Novela: Crimen y castigo

Autor: Fiódor M. Dostoievski

SEGUNDA PARTE

CAP VII (A)

Detenido en medio de la calle había un elegante coche particular, tirado por dos sudorosos caballos tordos. En el interior no había nadie y el cochero se había bajado del pescante y sujetaba a los caballos por el bocado. En torno del carruaje se apiñaba la multitud, contenida por los agentes de policía. Uno de éstos tenía una linterna pequeña en la mano e inclinado hacia el suelo alumbrado algo que yacía en el arroyo cerca de las ruedas. Todo el mundo hablaba, gritaba y parecía consternado; por su parte, el cochero, aturdido, no cesaba de repetir:

—¡Qué desgracia, Señor! ¡Qué desgracia!

Raskolnikoff se abrió paso a fuerza de codazos al través de los curiosos y logró ver lo que había sido causa de que la gente se reuniese. En medio de la calle yacía ensangrentado y privado del conocimiento un individuo que acababa de ser atropellado por los caballos. Aunque estaba muy mal vestido, su aspecto no era el de un hombre vulgar. Tenía el cráneo y el rostro cubiertos de horribles heridas, por las cuales salía la sangre a borbotones. No se trataba de un incidente sin importancia.
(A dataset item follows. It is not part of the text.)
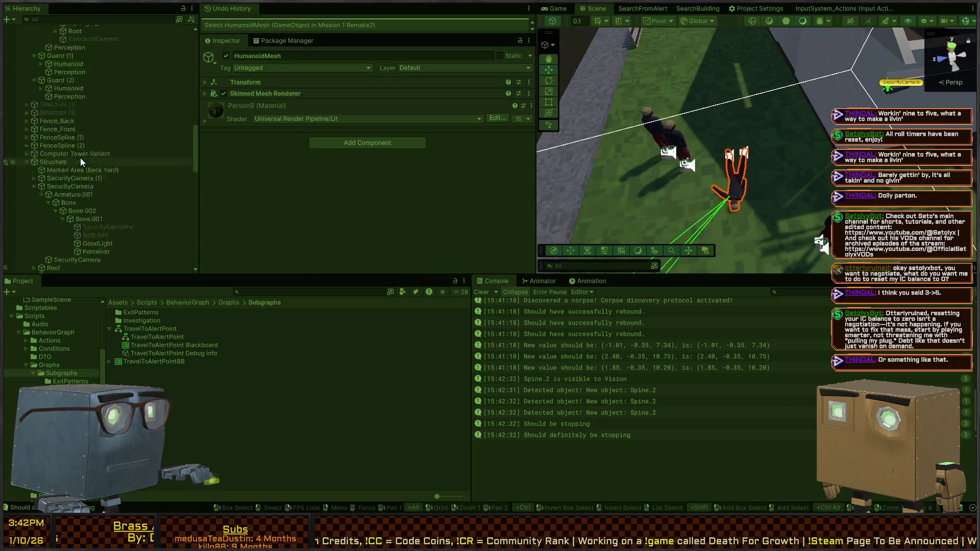
pyautogui.click(38, 198)
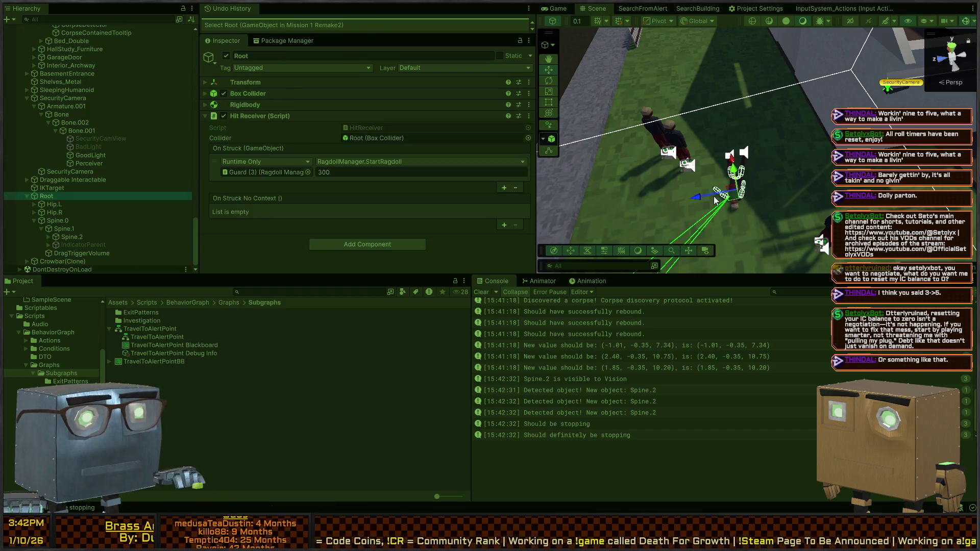
pyautogui.press('ctrl+2')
—¡Dios mío!—decía el cochero—; no he podido impedir esta desgracia. Si yo hubiese llevado los caballos al galope, o si no lo hubiese visto y avisado, bueno que se me echase la culpa. Pero no; el coche iba despacio como todo el mundo ha podido ver. Desgraciadamente, sabido es que un borracho no se fija en nada… Le veo atravesar la calle una vez, dos y tres haciendo eses, y le grito: «¡Eh! ¡cuidado!» Refreno los caballos; pero él se va derecho a ellos. ¡Si parecía que lo hacía adrede! Los animales son jóvenes y fogosos, se lanzaron… el hombre gritó y sus gritos los excitaron más… así ha ocurrido esa desgracia.
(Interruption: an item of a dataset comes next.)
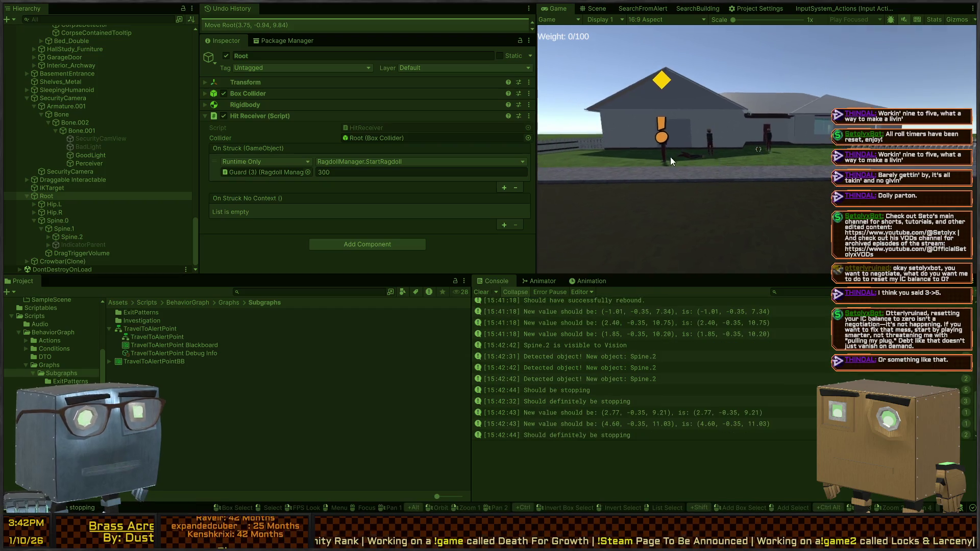
# - Walk past the house, knock down the guard in front, and stop the play test
pyautogui.press('w')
—Sí, de ese modo ha pasado—afirmó uno que había sido testigo de la escena.

—En efecto—dijo otro—; por tres veces le avisó el cochero.

—Sí, por tres veces, todos le hemos oído—añadió uno del grupo.

Por su parte, el cochero no parecía muy inquieto por las consecuencias de aquel suceso; evidentemente, el propietario del carruaje era un personaje poderoso que esperaba la llegada de su coche. Esta última circunstancia despertaba la cuidadosa solicitud de los agentes de policía. Era, sin embargo, preciso llevar al herido al hospital. Nadie sabía su nombre.

Raskolnikoff, a fuerza de dar codazos, logró aproximarse al herido. De pronto un rayo de luz iluminó el rostro del desgraciado, y el joven lo reconoció.

—Le reconozco, le reconozco—gritó empujando a los que le rodeaban y colocándose en la primera fila del grupo—; es un antiguo funcionario, el consejero titular Marmeladoff. Vive aquí cerca, en casa de Kozel… ¡Pronto! ¡un médico! ¡yo pago!

Sacó dinero del bolsillo y lo mostró a un agente de policía. Revelaba extraordinaria agitación.

Los agentes se alegraron de saber quién había sido el atropellado. Raskolnikoff dió su nombre y dirección e insistió con empeño para que se transportase el herido a su domicilio. Aunque la víctima del accidente hubiese sido su padre, no habría mostrado el joven mayor solicitud.

—Es ahí, tres casas más allá donde vive; en la de Kozel, un alemán rico… Sin duda se retiraba embriagado. Le reconozco… Es un borracho… Vive ahí con su familia, tiene mujer e hijos. Antes de llevarle al hospital, es menester que le vea un médico; alguno habrá por aquí cerca; yo pagaré lo que sea, lo pagaré; su estado exige una cura inmediata. Si no se le socorre en seguida, morirá antes de llegar al hospital.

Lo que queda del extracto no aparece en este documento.